Sunday rolled around and we were ready to show. Olga, with Stitch and me with Zap. Stitch was again, very excited to be in the ring, so he acted like a puppy in the class ring. Then it came time for the Winner's Dog class. Stitch looked much better in that class and was in serious consideration for Winner's Dog. The judge gave some very long looks at Stitch and Olga, which is usually a good sign. Then for the last go around, Stitch's puppy side came out and he saw me and Zap ring side and started to pull like a freight train towards us. Silly puppy. I honestly think that puppy brain right at the end is what cost him. But with the exception for that, he did very well.

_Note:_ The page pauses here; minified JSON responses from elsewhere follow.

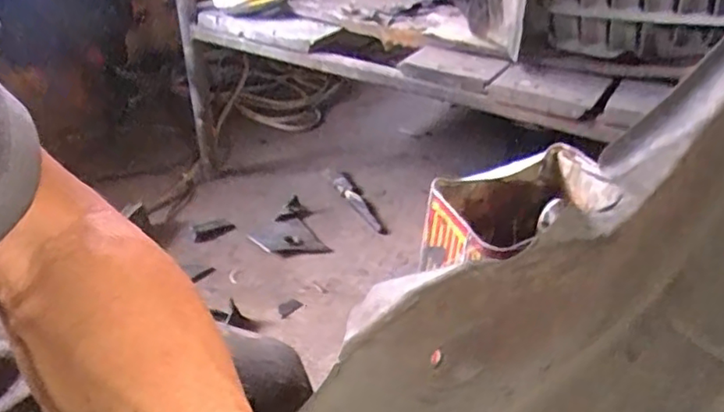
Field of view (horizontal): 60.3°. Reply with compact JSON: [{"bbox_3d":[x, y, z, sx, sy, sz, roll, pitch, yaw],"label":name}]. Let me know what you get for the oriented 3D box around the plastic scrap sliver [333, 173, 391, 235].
[{"bbox_3d":[-0.006,-0.006,0.936,0.032,0.009,0.162,-13,36,-20],"label":"plastic scrap sliver"}]

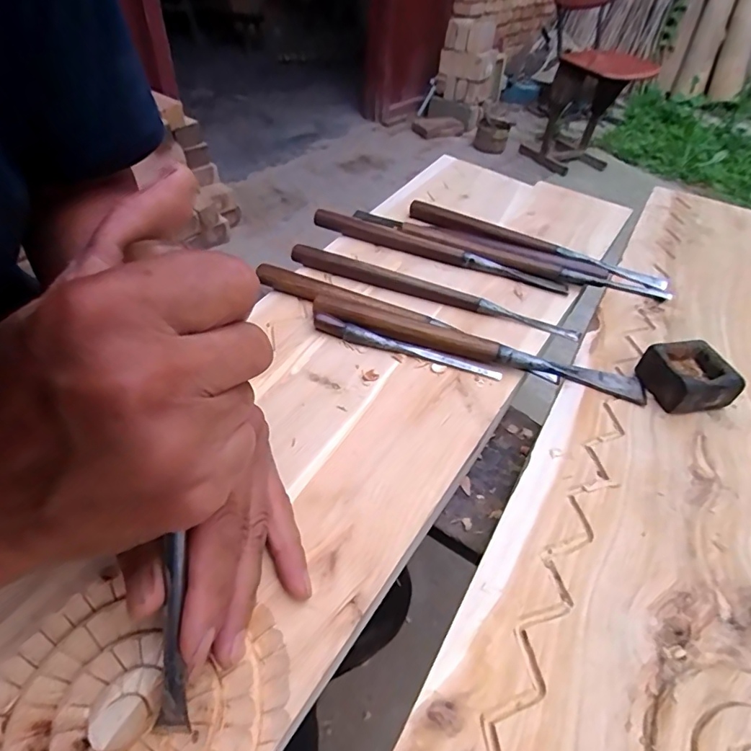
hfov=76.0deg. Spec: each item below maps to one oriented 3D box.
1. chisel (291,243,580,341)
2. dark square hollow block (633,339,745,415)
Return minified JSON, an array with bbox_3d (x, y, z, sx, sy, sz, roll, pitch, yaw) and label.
[{"bbox_3d":[0.047,-0.074,0.418,0.252,0.023,0.015,15,46,9],"label":"chisel"},{"bbox_3d":[0.221,0.001,0.340,0.049,0.028,0.047,-8,47,-13],"label":"dark square hollow block"}]

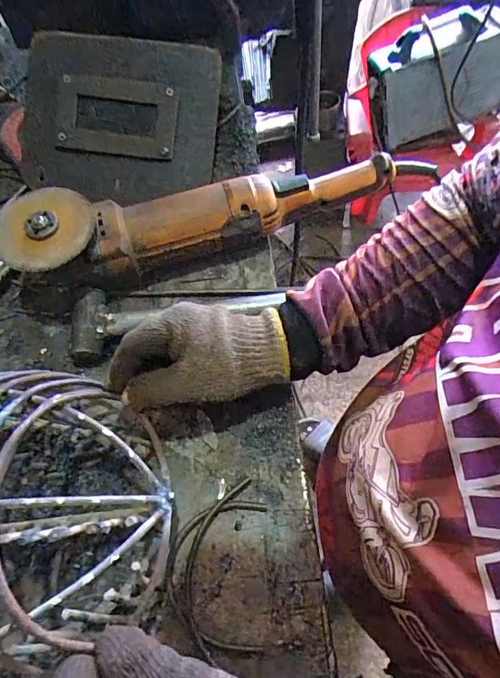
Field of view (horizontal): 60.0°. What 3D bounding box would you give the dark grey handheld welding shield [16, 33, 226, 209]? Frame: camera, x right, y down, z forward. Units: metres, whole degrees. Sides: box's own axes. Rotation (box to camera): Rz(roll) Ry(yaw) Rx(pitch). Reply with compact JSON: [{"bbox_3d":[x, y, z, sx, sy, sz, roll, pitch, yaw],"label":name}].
[{"bbox_3d":[-0.153,-0.248,0.491,0.222,0.029,0.172,9,103,3],"label":"dark grey handheld welding shield"}]

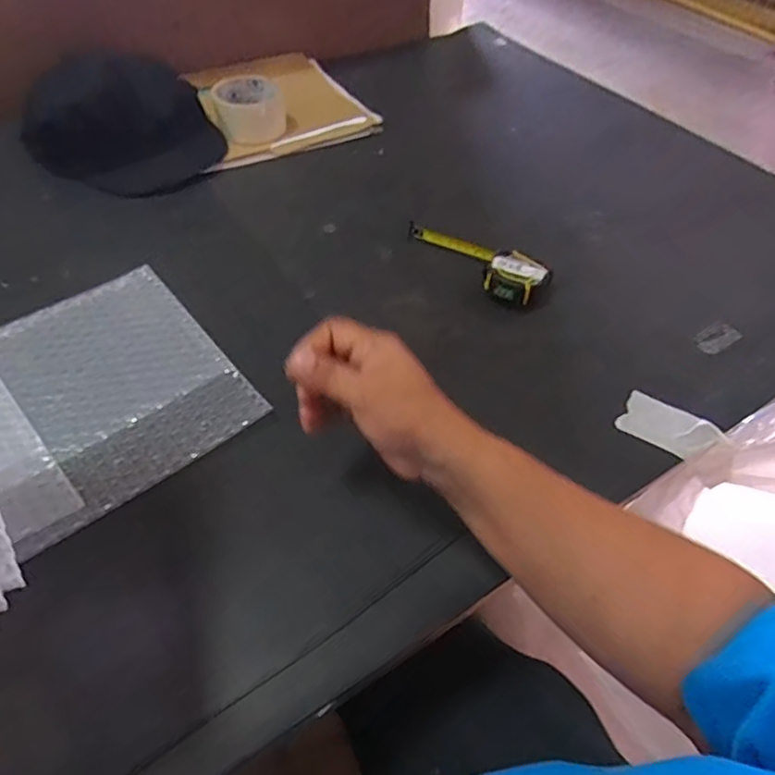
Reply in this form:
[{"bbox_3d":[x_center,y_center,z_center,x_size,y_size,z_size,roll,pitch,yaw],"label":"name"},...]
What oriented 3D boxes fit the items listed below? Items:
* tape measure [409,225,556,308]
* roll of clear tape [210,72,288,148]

Below is a video of part of the Winner's Dog ring with Stitch and Olga.
Then it was Zap's turn. I felt myself get a little bit nervous. I think now that I knew she could do well, I was feeling nervous that she wouldn't show as well. Essentially, I was starting to have expectations and got nervous about not meeting them. Zap did fairly well, but definitely not as well as on Saturday. And of course, I over-stacked her, stretching her out making her not look as proportional. So, no love in the Winner's Bitch ring. Zap showed fairly well, but I let my nerves get the best of me.
Overall, the month of April was a big show month for us. Where Stitch, Zap and I were at the start of the month in Claremore compared to where we started to end the month in Fayetteville was a huge difference and I think the three of us have grown a lot in those short 3 weeks. We've still got lots of work to do, but as long as we keep improving, we will reach those ultimate goals eventually.
Coming up, we have the USASA Nationals in May. I entered Stitch in the 6-9 month puppy class and Sweepstakes, so I am excited to see how he does stacked up against some awesome puppies. I hadn't entered Zap for conformation, but now wish I did. But Zap will be having fun playing scentwork at the USASA National instead. But, I think it would be fair to say that these two pups have very bright futures ahead of them!